__Try it__
Pick every line with "weight" from the material below.

-------- Data listing --------

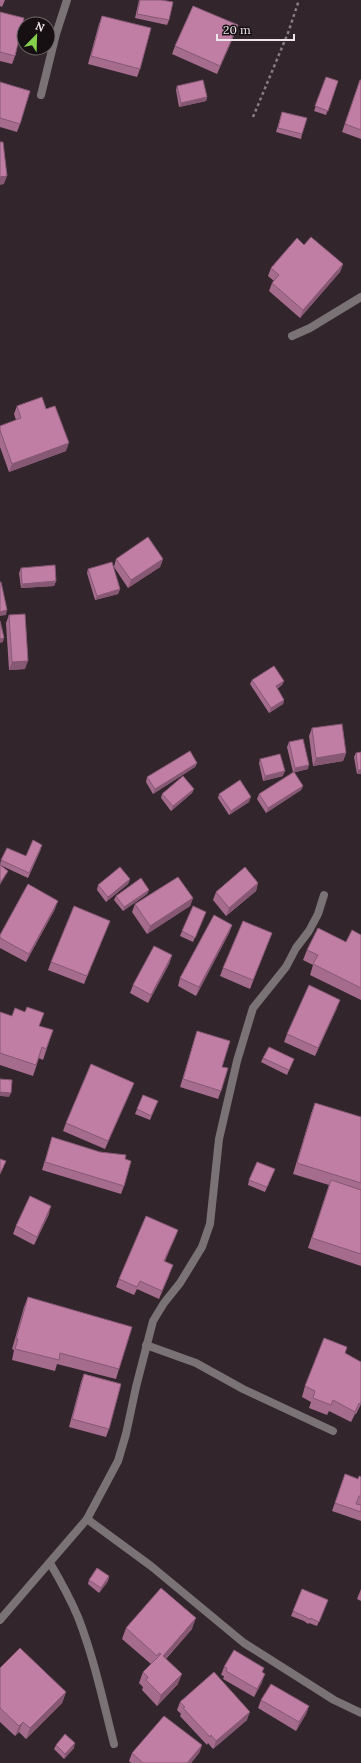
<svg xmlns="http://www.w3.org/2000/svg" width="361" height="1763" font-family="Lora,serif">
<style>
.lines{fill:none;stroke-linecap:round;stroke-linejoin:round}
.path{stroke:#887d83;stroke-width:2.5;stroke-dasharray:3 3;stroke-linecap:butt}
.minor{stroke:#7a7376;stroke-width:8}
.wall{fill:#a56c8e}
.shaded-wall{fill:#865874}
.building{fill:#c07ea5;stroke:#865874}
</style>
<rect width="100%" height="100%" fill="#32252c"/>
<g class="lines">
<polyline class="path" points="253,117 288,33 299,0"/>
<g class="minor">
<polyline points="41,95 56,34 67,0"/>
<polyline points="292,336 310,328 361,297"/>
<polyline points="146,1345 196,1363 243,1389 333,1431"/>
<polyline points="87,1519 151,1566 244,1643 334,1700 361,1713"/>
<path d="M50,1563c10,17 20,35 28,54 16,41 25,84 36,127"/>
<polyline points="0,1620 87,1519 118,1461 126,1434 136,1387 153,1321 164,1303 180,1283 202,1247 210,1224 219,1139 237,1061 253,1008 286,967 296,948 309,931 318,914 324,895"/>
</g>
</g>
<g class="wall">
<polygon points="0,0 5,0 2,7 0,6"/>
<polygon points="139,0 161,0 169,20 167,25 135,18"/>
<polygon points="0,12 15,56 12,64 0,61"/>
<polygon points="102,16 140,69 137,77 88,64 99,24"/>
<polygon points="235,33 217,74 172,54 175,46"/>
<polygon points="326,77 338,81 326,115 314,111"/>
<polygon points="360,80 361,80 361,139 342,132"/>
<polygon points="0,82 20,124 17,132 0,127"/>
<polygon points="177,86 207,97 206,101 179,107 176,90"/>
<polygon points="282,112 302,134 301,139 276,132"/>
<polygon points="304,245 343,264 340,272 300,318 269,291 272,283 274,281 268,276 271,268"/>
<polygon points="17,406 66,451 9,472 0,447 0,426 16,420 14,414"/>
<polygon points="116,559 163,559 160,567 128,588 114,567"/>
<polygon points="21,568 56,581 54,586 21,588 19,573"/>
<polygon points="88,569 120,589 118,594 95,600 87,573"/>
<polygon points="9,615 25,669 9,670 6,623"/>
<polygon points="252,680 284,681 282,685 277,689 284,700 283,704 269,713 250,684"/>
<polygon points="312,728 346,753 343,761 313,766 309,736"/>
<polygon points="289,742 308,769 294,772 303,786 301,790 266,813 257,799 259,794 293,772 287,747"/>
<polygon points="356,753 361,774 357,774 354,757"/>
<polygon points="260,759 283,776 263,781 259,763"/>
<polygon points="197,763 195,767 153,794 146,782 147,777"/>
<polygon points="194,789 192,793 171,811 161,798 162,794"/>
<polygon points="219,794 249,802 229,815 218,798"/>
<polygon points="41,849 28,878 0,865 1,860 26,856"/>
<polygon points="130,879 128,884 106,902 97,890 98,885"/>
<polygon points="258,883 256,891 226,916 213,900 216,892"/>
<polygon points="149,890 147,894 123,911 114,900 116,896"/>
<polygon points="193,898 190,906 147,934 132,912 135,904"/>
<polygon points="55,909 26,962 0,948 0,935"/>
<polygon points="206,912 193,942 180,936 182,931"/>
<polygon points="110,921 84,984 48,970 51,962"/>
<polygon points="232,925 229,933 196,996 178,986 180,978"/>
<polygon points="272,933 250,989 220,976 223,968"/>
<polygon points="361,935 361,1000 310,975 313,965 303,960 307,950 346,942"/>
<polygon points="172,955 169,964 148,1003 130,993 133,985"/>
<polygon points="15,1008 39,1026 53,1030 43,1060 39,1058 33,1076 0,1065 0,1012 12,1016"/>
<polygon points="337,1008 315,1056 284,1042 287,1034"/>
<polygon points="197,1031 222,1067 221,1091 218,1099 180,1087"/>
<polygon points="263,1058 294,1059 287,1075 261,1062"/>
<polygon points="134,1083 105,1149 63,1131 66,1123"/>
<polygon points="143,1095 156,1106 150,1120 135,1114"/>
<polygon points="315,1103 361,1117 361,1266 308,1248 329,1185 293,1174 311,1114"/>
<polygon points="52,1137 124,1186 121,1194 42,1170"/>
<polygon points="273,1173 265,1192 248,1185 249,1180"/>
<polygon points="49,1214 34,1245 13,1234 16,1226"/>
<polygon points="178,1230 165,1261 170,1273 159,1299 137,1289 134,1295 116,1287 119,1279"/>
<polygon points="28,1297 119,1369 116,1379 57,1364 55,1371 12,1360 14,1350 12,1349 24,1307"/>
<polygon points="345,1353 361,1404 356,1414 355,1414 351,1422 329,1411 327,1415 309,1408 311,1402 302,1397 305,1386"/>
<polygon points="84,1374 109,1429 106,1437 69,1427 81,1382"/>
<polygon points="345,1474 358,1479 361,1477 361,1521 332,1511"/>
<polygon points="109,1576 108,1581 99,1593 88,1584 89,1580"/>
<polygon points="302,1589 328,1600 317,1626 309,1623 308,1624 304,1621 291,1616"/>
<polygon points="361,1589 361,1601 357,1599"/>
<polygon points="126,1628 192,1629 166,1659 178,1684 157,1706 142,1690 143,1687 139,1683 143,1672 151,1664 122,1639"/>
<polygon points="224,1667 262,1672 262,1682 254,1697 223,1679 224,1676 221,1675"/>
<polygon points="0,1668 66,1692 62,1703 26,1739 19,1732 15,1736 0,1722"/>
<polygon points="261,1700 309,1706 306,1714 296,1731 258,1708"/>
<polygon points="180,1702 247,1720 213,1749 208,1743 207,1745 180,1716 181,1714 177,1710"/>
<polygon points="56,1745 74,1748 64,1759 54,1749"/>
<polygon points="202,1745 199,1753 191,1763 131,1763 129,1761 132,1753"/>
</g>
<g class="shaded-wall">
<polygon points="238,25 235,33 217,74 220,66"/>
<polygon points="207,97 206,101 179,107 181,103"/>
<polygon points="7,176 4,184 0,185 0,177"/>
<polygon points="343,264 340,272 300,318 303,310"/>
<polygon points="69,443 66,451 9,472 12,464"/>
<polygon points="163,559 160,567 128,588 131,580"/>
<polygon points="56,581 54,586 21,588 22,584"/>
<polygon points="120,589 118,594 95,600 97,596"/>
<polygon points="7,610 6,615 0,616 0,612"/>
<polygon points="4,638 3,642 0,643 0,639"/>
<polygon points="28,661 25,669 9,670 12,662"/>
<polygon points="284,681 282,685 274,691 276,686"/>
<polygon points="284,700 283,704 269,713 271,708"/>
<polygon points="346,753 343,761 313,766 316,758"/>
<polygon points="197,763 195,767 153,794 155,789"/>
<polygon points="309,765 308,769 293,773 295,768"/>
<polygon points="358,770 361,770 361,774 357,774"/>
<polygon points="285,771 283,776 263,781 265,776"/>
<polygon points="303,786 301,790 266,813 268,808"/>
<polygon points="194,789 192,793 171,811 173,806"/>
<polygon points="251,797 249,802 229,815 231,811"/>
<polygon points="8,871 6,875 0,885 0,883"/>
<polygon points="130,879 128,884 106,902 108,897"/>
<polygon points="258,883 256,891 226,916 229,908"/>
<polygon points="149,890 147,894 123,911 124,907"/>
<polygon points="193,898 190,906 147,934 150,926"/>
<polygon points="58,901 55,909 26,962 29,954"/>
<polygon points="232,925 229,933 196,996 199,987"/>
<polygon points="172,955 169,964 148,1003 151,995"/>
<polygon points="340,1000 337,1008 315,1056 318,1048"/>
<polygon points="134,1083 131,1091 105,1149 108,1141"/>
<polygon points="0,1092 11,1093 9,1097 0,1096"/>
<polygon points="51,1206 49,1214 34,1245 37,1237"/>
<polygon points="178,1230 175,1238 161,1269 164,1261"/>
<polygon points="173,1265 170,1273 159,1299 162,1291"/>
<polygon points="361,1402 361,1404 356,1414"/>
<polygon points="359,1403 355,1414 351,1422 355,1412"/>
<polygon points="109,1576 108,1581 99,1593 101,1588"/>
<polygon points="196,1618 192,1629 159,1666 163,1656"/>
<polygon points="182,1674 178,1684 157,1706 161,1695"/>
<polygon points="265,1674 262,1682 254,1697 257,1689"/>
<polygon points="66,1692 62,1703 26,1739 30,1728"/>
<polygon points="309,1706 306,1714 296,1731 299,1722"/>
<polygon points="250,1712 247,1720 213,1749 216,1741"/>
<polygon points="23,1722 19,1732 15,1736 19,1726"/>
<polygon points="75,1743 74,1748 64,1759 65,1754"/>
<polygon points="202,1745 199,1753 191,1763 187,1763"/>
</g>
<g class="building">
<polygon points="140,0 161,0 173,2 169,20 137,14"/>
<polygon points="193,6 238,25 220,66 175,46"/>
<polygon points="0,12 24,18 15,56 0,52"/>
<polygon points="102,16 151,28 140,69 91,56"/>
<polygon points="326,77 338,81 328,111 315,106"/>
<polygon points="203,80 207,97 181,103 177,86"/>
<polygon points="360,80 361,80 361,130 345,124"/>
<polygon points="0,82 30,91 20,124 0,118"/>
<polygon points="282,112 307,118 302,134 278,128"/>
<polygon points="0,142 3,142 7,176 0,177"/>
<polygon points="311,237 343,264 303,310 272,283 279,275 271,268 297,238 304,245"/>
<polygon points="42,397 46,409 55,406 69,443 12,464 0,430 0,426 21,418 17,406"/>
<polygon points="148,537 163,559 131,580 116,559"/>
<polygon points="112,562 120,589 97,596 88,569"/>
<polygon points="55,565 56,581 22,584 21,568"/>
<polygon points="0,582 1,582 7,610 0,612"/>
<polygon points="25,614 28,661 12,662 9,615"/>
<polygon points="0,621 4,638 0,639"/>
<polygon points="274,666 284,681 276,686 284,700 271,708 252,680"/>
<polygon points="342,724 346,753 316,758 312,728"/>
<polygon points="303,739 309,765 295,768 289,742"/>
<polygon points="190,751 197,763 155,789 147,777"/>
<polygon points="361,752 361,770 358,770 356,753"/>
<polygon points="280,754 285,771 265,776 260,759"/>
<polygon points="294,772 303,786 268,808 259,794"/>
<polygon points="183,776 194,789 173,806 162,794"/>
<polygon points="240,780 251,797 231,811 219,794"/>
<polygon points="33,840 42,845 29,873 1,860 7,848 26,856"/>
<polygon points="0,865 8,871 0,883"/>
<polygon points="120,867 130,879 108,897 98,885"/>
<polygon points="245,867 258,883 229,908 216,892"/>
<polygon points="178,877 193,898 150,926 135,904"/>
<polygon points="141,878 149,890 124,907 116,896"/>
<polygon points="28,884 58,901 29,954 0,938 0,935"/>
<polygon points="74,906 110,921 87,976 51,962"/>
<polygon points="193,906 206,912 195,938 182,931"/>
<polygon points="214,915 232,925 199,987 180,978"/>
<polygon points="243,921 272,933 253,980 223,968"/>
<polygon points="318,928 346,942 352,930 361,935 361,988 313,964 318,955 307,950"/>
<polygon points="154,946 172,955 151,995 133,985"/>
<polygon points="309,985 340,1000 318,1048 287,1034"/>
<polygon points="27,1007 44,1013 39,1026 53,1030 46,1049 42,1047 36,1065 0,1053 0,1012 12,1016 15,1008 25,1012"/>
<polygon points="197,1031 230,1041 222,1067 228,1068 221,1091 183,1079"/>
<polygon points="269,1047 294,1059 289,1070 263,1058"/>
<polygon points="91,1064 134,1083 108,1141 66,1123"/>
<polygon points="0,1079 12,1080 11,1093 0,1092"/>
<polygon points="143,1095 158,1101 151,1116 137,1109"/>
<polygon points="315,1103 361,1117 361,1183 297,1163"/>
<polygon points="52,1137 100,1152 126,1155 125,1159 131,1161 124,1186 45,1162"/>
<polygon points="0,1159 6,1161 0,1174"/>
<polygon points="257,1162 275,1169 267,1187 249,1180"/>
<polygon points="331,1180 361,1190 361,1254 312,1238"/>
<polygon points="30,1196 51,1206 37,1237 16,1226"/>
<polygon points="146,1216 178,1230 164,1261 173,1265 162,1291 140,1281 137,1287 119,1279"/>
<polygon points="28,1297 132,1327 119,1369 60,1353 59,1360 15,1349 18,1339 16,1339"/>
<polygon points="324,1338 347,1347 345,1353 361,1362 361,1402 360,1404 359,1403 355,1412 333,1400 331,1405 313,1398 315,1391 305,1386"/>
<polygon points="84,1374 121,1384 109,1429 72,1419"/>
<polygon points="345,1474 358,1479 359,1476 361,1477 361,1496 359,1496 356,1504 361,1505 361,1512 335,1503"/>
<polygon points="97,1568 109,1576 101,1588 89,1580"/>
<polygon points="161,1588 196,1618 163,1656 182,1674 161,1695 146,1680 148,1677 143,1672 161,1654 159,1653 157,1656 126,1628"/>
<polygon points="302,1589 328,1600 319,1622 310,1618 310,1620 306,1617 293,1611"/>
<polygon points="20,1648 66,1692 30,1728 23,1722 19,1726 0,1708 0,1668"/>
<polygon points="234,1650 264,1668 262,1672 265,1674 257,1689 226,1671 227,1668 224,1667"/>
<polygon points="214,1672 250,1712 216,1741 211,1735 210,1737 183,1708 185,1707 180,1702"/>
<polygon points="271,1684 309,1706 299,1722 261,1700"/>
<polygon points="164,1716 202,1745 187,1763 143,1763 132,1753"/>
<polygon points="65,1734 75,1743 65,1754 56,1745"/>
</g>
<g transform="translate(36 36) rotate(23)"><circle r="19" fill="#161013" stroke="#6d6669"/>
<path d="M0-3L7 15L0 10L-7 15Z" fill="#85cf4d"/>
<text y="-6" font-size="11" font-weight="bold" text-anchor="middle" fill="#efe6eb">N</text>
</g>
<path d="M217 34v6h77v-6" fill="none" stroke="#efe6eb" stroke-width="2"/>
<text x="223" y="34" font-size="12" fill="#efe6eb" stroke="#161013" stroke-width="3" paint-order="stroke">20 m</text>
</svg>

--------
-------- Data listing --------

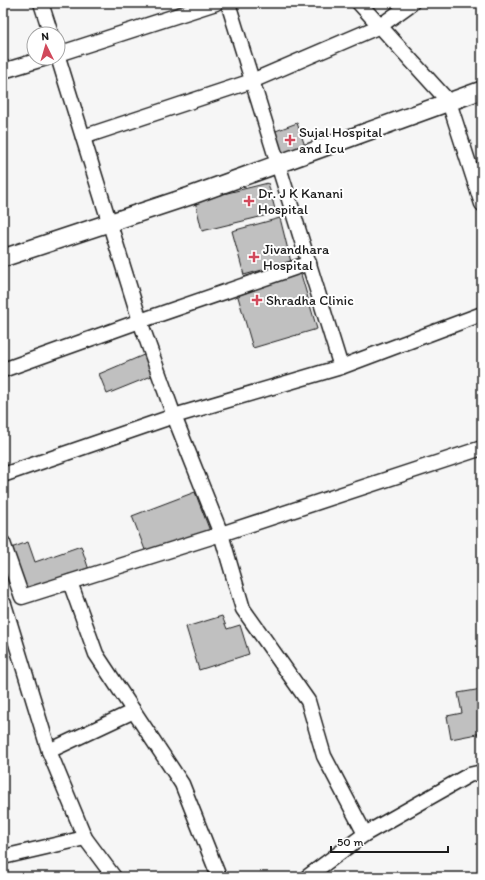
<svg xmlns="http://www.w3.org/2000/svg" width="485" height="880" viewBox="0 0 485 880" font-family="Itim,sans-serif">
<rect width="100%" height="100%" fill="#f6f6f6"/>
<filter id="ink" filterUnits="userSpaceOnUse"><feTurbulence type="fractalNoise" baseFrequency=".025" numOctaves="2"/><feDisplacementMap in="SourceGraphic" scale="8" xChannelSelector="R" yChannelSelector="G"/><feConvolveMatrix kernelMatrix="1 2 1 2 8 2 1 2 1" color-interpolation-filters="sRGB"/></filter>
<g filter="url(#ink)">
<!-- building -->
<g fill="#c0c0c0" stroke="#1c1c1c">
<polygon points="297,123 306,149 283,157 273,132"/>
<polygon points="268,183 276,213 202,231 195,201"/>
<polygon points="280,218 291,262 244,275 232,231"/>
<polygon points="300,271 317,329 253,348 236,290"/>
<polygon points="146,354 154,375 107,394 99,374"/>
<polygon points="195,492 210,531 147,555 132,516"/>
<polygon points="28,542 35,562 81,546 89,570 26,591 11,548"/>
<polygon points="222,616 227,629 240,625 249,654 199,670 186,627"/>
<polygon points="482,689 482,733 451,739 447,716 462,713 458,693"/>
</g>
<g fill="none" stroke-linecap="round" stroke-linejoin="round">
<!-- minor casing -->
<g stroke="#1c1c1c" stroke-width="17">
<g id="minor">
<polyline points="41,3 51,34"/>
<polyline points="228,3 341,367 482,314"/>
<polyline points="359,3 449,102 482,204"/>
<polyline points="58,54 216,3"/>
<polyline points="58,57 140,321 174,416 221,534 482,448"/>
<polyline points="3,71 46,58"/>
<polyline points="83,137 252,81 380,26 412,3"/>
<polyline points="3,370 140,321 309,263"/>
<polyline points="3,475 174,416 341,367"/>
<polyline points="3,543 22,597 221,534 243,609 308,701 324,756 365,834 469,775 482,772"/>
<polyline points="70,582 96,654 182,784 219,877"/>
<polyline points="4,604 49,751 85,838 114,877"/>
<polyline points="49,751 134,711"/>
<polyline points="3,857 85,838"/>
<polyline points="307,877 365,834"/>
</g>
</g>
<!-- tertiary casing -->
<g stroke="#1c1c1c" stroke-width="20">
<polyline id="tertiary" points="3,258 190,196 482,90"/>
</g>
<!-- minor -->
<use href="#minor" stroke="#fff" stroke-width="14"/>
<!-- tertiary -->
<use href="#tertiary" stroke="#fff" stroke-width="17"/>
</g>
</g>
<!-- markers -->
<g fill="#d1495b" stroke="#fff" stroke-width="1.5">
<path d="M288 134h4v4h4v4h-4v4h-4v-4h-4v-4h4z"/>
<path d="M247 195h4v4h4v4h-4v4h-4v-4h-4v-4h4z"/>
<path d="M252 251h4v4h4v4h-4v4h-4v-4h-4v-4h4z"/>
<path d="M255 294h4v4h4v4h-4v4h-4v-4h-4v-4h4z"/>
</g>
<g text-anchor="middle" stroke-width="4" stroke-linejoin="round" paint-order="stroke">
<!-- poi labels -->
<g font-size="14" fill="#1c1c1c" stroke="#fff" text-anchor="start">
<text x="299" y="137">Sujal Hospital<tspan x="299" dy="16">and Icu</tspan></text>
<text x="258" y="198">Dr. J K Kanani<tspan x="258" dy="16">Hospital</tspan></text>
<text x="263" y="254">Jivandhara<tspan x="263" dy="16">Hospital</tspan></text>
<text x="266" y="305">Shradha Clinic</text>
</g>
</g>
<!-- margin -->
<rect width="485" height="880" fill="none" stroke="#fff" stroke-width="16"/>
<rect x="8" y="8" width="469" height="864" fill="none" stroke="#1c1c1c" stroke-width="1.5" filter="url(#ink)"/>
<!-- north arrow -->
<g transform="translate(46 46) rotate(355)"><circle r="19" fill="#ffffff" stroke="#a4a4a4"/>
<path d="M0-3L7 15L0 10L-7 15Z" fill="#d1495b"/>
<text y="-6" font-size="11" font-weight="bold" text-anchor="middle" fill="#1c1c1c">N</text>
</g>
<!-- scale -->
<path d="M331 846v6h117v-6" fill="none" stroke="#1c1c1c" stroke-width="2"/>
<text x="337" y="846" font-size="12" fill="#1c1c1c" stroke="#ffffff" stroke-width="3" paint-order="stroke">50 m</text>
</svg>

--------

__Final answer__
<text y="-6" font-size="11" font-weight="bold" text-anchor="middle" fill="#efe6eb">N</text>
<text y="-6" font-size="11" font-weight="bold" text-anchor="middle" fill="#1c1c1c">N</text>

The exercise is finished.